Extrait
::::::::
BIYA JOUE CONTRE SON PEUPLE


Paul BIYA est-il encore digne de la fonction présidentielle ?


Après l'affaire des " Biens mal acquis " qui a provoqué les réprobations, parfois hypocrites, des thuriféraires du Rassemblement démocratique du peuple camerounais (Rdpc) qui, en voulant réfuter, par le biais des motions de soutien, les soupçons qui pèsent sur le monarque présidentiel, ont contribué à répandre l'idée selon laquelle Paul Biya a pris des libertés avec l'argent public, voici que les médias français, France Inter et Radio Fidélité Nantes, viennent une fois de plus jeter un pavé dans la marre.
Ces médias nous ont révélé, le jeudi 27 août 2009, que sa Majesté Paul Biya, Roi du Cameroun se repose dans un palace de La Baule. Avec sa suite, ils ont occupé 43 chambres pour un montant journalier d'environ 27,5 millions de F Cfa, soit une dépense totale estimée à plus 650 millions de FCfa. Mieux que les vacances de Sarkozy, Bush et Obama réunis.
En partant du Cameroun, le Cabinet civil avait pourtant annoncé, comme à l'accoutumée, dans un communiqué laconique, que " le président de la République, Son Excellence Monsieur Paul Biya, a quitté Yaoundé […] le 15 août 2009 en fin de matinée, en compagnie de son épouse, Madame Chantal Biya, pour un court séjour privé en Europe ". Peut être s'agissait-il d'un euphémisme pour faire comprendre aux Camerounais que le monarque allait en vacances.
::::::::
Matériel fourni
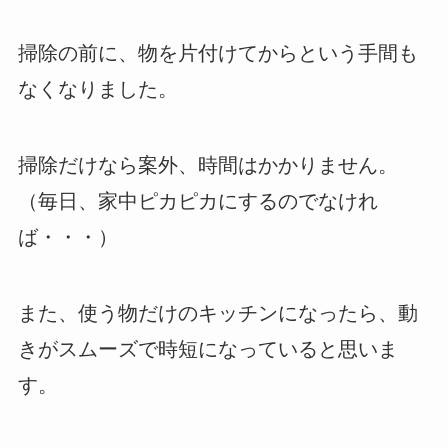
掃除の前に、物を片付けてからという手間も
なくなりました。
掃除だけなら案外、時間はかかりません。
（毎日、家中ピカピカにするのでなけれ
ば・・・）
また、使う物だけのキッチンになったら、動
きがスムーズで時短になっていると思いま
す。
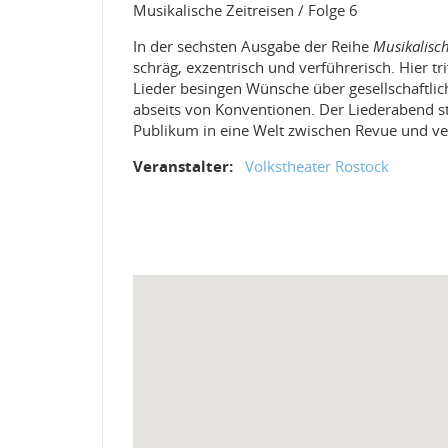
Musikalische Zeitreisen / Folge 6
In der sechsten Ausgabe der Reihe
Musikalisch
schräg, exzentrisch und verführerisch. Hier t
Lieder besingen Wünsche über gesellschaftli
abseits von Konventionen. Der Liederabend ste
Publikum in eine Welt zwischen Revue und v
Veranstalter:
Volkstheater Rostock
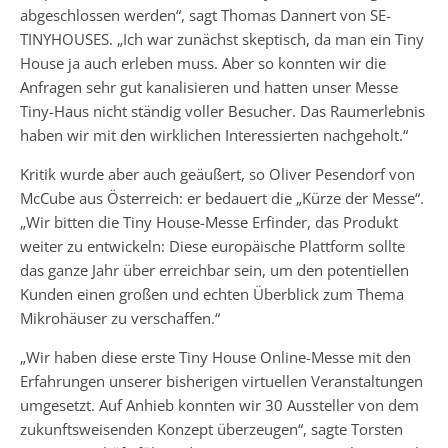
abgeschlossen werden“, sagt Thomas Dannert von SE-
TINYHOUSES. „Ich war zunächst skeptisch, da man ein Tiny
House ja auch erleben muss. Aber so konnten wir die
Anfragen sehr gut kanalisieren und hatten unser Messe
Tiny-Haus nicht ständig voller Besucher. Das Raumerlebnis
haben wir mit den wirklichen Interessierten nachgeholt.“
Kritik wurde aber auch geäußert, so Oliver Pesendorf von
McCube aus Österreich: er bedauert die „Kürze der Messe“.
„Wir bitten die Tiny House-Messe Erfinder, das Produkt
weiter zu entwickeln: Diese europäische Plattform sollte
das ganze Jahr über erreichbar sein, um den potentiellen
Kunden einen großen und echten Überblick zum Thema
Mikrohäuser zu verschaffen.“
„Wir haben diese erste Tiny House Online-Messe mit den
Erfahrungen unserer bisherigen virtuellen Veranstaltungen
umgesetzt. Auf Anhieb konnten wir 30 Aussteller von dem
zukunftsweisenden Konzept überzeugen“, sagte Torsten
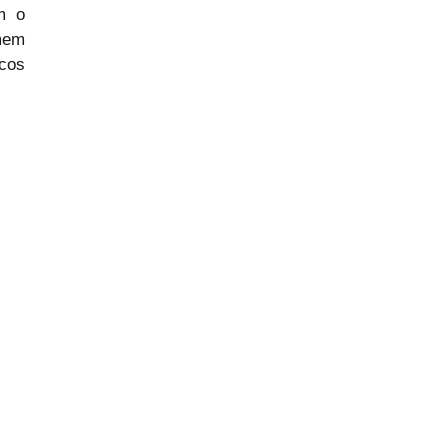
 o 
mem 
cos 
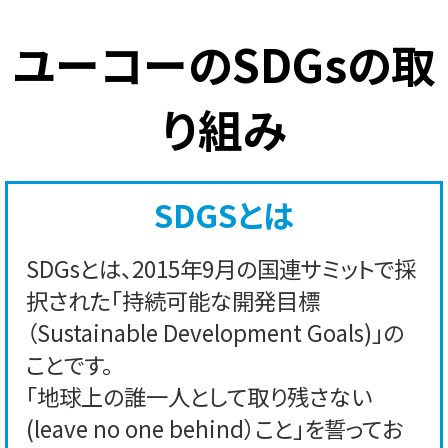
ユーコーのSDGsの取
り組み
SDGSとは
SDGsとは、2015年9月の国連サミットで採
択された「持続可能な開発目標
（Sustainable Development Goals)」の
ことです。
「地球上の誰一人として取り残さない
(leave no one behind）こと」を誓ってお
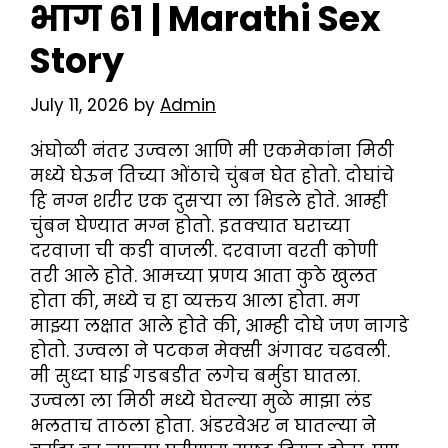
भाग ६१ | Marathi Sex
Story
July 11, 2026
by
Admin
अंघोळी नंतर उज्वला आणि मी एकमेकांना मिठी
मध्ये घेऊन तिच्या ओंठाचे चुंबन घेत होतो. दोघांचे
हि नग्न शरीर एक दुसऱ्या ला भिडले होते. आम्ही
चुंबन घेण्यात मग्न होतो. इतक्यात घराच्या
दरवाजा ची कडी वाजली. दरवाजा वरती कोणी
तरी आले होते. आमच्या प्रणय आता कुठे खुलत
होता की, मध्ये च हा व्यक्तय आला होता. मग
माझ्या लक्षात आले होते की, आम्ही दोघे जण नागडे
होतो. उज्वला ने पटकन मेक्सी अंगावर चढवली.
मी सुध्दा घाई गडबडीत लगेच बर्मुडा घातला.
उज्वला ला मिठी मध्ये घेतल्या मुळे माझा लंड
भलताच ताठला होता. अंडरवेअर न घातल्या ने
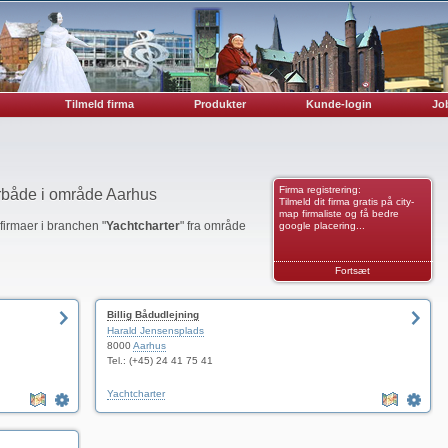
Tilmeld firma
Produkter
Kunde-login
Job
Firma registrering:
erbåde i område Aarhus
Tilmeld dit firma gratis på city-
map firmaliste og få bedre
 firmaer i branchen "
Yachtcharter
" fra område
google placering...
Fortsæt
Billig Bådudlejning
Harald Jensensplads
8000
Aarhus
Tel.: (+45) 24 41 75 41
Yachtcharter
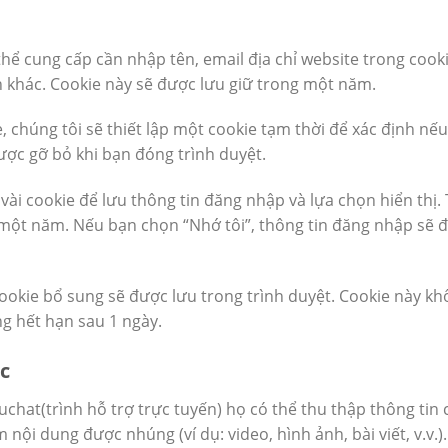
thể cung cấp cần nhập tên, email địa chỉ website trong coo
ận khác. Cookie này sẽ được lưu giữ trong một năm.
 chúng tôi sẽ thiết lập một cookie tạm thời để xác định nế
ợc gỡ bỏ khi bạn đóng trình duyệt.
 vài cookie để lưu thông tin đăng nhập và lựa chọn hiển thị
 một năm. Nếu bạn chọn “Nhớ tôi”, thông tin đăng nhập sẽ đ
ookie bổ sung sẽ được lưu trong trình duyệt. Cookie này kh
ng hết hạn sau 1 ngày.
c
chat(trình hỗ trợ trực tuyến) họ có thể thu thập thông tin 
m nội dung được nhúng (ví dụ: video, hình ảnh, bài viết, v.v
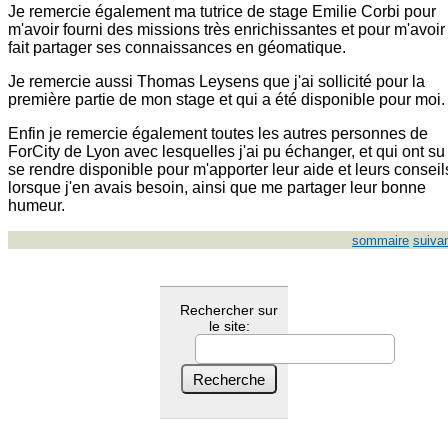
Je remercie également ma tutrice de stage Emilie Corbi pour
m'avoir fourni des missions très enrichissantes et pour m'avoir
fait partager ses connaissances en géomatique.
Je remercie aussi Thomas Leysens que j'ai sollicité pour la
première partie de mon stage et qui a été disponible pour moi.
Enfin je remercie également toutes les autres personnes de
ForCity de Lyon avec lesquelles j'ai pu échanger, et qui ont su
se rendre disponible pour m'apporter leur aide et leurs conseil
lorsque j'en avais besoin, ainsi que me partager leur bonne
humeur.
sommaire
suiva
Rechercher sur
le site:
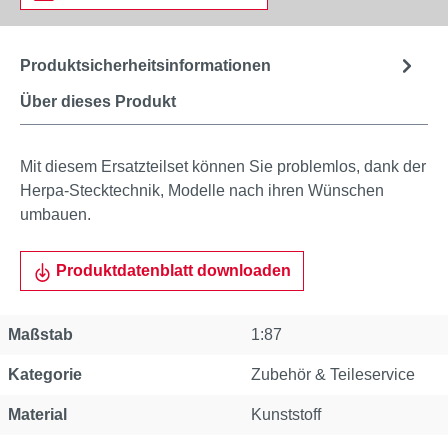
Produktsicherheitsinformationen
Über dieses Produkt
Mit diesem Ersatzteilset können Sie problemlos, dank der
Herpa-Stecktechnik, Modelle nach ihren Wünschen
umbauen.
Produktdatenblatt downloaden
Maßstab
1:87
Kategorie
Zubehör & Teileservice
Material
Kunststoff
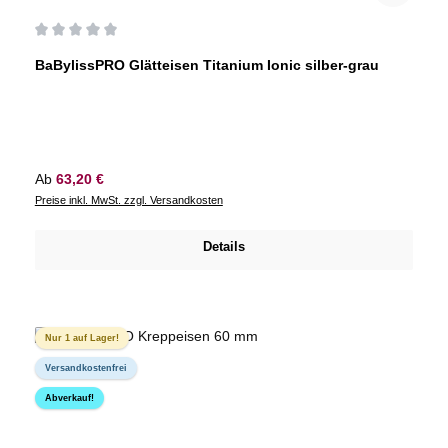
Durchschnittliche Bewertung von 0 von 5 Sternen
BaBylissPRO Glätteisen Titanium Ionic silber-grau
Regulärer Preis:
Ab
63,20 €
Preise inkl. MwSt. zzgl. Versandkosten
Details
Nur 1 auf Lager!
Versandkostenfrei
Abverkauf!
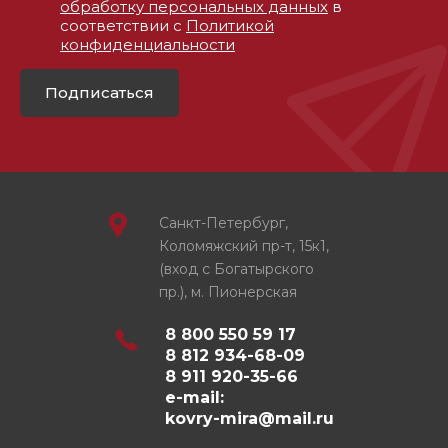
обработку персональных данных
в
соответствии с
Политикой
конфиденциальности
Подписаться
Санкт-Петербург,
Коломяжский пр-т, 15к1,
(вход с Богатырского
пр.), м. Пионерская
8 800 550 59 17
8 812 934-68-09
8 911 920-35-66
e-mail:
kovry-mira@mail.ru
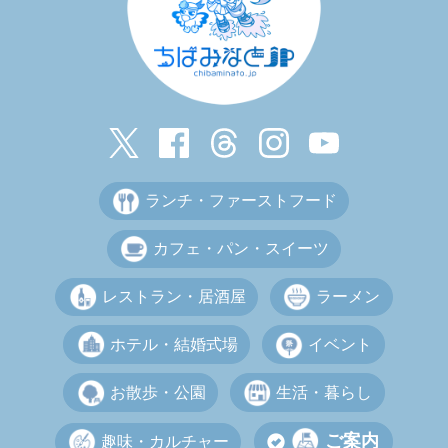
ランチ・ファーストフード
カフェ・パン・スイーツ
レストラン・居酒屋
ラーメン
ホテル・結婚式場
イベント
お散歩・公園
生活・暮らし
ご案内
趣味・カルチャー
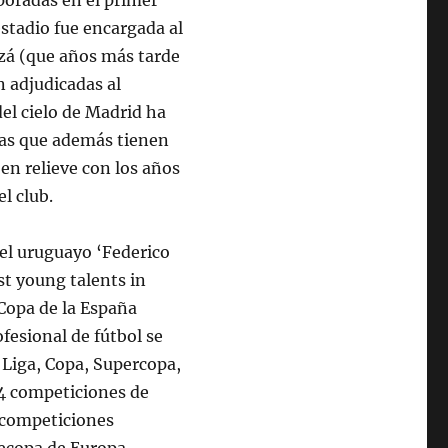
poradas en el primer
estadio fue encargada al
nzá (que años más tarde
n adjudicadas al
del cielo de Madrid ha
etas que además tienen
en relieve con los años
l club.
 el uruguayo ‘Federico
st young talents in
 Copa de la España
fesional de fútbol se
 Liga, Copa, Supercopa,
 4 competiciones de
s competiciones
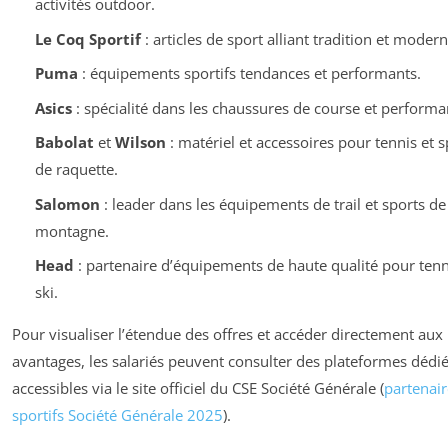
activités outdoor.
Le Coq Sportif
: articles de sport alliant tradition et modern
Puma
: équipements sportifs tendances et performants.
Asics
: spécialité dans les chaussures de course et performa
Babolat
et
Wilson
: matériel et accessoires pour tennis et s
de raquette.
Salomon
: leader dans les équipements de trail et sports de
montagne.
Head
: partenaire d’équipements de haute qualité pour tenn
ski.
Pour visualiser l’étendue des offres et accéder directement aux
avantages, les salariés peuvent consulter des plateformes dédi
accessibles via le site officiel du CSE Société Générale (
partenair
sportifs Société Générale 2025
).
::::::::
Parties de l'exercice
(1) Indiquez si chacune des affirmations suivantes concorde avec l'extrait, en répondant par oui ou par non et en citant mot pour mot les termes qui tranchent. (a) Les médias français ont révélé le séjour du président le jeudi 27 août 2009. (b) La suite présidentielle a occupé 34 chambres. (c) Paul Biya a quitté Yaoundé seul.
(2) Recopiez fidèlement le passage de l'extrait qui va de « Après l'affaire des » jusqu'à « et Obama réunis. ».
(3) Veuillez relever tous les noms de personnes mentionnés dans l'extrait.

Réponses par consigne
(1)
(a) Oui : « le jeudi 27 août 2009 »
(b) Non : « ils ont occupé 43 chambres »
(c) Non : « en compagnie de son épouse, Madame Chantal Biya »

(2)
Après l'affaire des " Biens mal acquis " qui a provoqué les réprobations, parfois hypocrites, des thuriféraires du Rassemblement démocratique du peuple camerounais (Rdpc) qui, en voulant réfuter, par le biais des motions de soutien, les soupçons qui pèsent sur le monarque présidentiel, ont contribué à répandre l'idée selon laquelle Paul Biya a pris des libertés avec l'argent public, voici que les médias français, France Inter et Radio Fidélité Nantes, viennent une fois de plus jeter un pavé dans la marre.
Ces médias nous ont révélé, le jeudi 27 août 2009, que sa Majesté Paul Biya, Roi du Cameroun se repose dans un palace de La Baule. Avec sa suite, ils ont occupé 43 chambres pour un montant journalier d'environ 27,5 millions de F Cfa, soit une dépense totale estimée à plus 650 millions de FCfa. Mieux que les vacances de Sarkozy, Bush et Obama réunis.

(3) Paul Biya, Sarkozy, Bush, Obama, Chantal Biya